In relevant part, the statute defines crimes of domestic violence as misdemeanors that
ha[ve], as an element, the use or attempted use of physical force . . .
committed by a current or former spouse, parent, or guardian of the
victim, by a person with whom the victim shares a child in common, by a
person who is cohabiting with or has cohabited with the victim as a
spouse, parent, or guardian, or by a person similarly situated to a spouse,
parent, or guardian of the victim.
18 U.S.C. § 921(a)(33)(A).
18
require specification of any particular means in order to be effective; yet they still
threaten some type of violence and the application of some force. Consider:
“That’s a nice car — would you like to be able to continue driving it?”
Hill relies on Chrzanoski v. Ashcroft, 327 F.3d 188, 194 (2d Cir. 2003), to
argue that “the act of placing another in fear of injury” constitutes, “at best,” a
“threat of injury,” which is not the same as a threat of physical force. Hill Supp.

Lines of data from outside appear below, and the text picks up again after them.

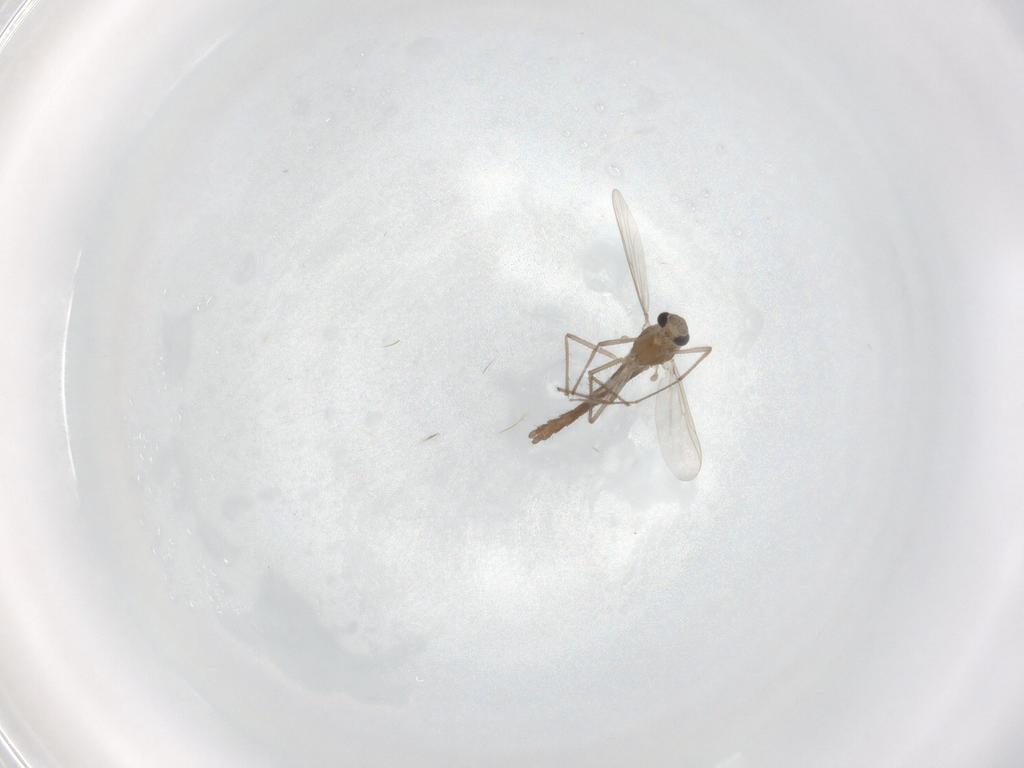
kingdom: Animalia
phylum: Arthropoda
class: Insecta
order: Diptera
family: Chironomidae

Br. 24–25. In Chrzanoski, we addressed a Connecticut misdemeanor that
criminalized causing injury to another person, concluding that the misdemeanor
at issue there was not a crime of violence for the purpose of deportation
proceedings and as defined in 28 U.S.C. § 16(a) because it did not require that
injury be caused through the use of physical force. 327 F.3d at 195–96; see also
Vargas‐Sarmiento, 448 F.3d at 175 n.10 (noting that, in Chrzanoski, “[b]ecause the
plain language of the Connecticut statute did not make use of force an explicit or
implicit element, we ruled that misdemeanor third degree assault was not a crime
of violence under § 16(a)”). But as we have said, the taking of personal property
“‘by force,’ . . . is required in Hobbs Act robbery.” United States v. Santos, 449
F.3d 93, 99 (2d Cir. 2006) (emphasis added); see also DiSomma, 951 F.2d at 496
(“[I]f the element of violence is not present, no conviction under section 1951 can
19
occur.”). And such robberies may be accomplished, inter alia, by placing the
victim in fear of injury at the point of a gun (as in the present case) or by other
menacing conduct, as when a perpetrator “wrongfully and intentionally use[s]

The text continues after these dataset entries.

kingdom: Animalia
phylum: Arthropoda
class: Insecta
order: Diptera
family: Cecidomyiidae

an individual’s reputation ‘as a prominent figure in the Russian criminal
underworld alone’ to instill fear.” Santos, 449 F.3d at 100–01. To the degree
that any aspect of Chrzanoski’s reasoning suggests that the conduct Hill describes
does not involve the threatened use of physical force, moreover, the Chrzanoski
panel did not have the benefit of the Supreme Court’s reasoning in Castleman to
the effect that a use of physical force can encompass acts undertaken to cause
physical harm, even when the harm occurs indirectly (as with poisoning) “rather
than directly (as with a kick or punch).” Castleman, 134 S. Ct. at 1415; see also
Vargas‐Sarmiento, 448 F.3d at 175 (observing, in the context of § 16(b), that “we
are not persuaded by [the] argument that first‐degree manslaughter is not a crime
of violence when it is committed by a person who intentionally poisons the food
of an unwitting victim rather than by a person who directly injects the poison into
his victim’s arm[, as i]n either situation, the killer has intentionally availed
himself of the forceful physical properties of poison to cause death”).

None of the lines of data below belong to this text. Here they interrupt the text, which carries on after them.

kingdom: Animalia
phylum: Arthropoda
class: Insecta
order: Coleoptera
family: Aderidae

Accordingly, we are unpersuaded by Hill’s reliance on Chrzanoski.
20
In sum, we agree with all of the circuits to have addressed the issue, see
supra note 7, and hold that Hobbs Act robbery “has as an element the use,
attempted use, or threatened use of physical force against the person or property
of another.” 18 U.S.C. § 924(c)(3)(A). We have considered each of Hill’s
arguments to the contrary and conclude that they are all without merit.
CONCLUSION
For the foregoing reasons, and for those stated in the summary order
issued on August 3, 2016, we AFFIRM the judgment of conviction.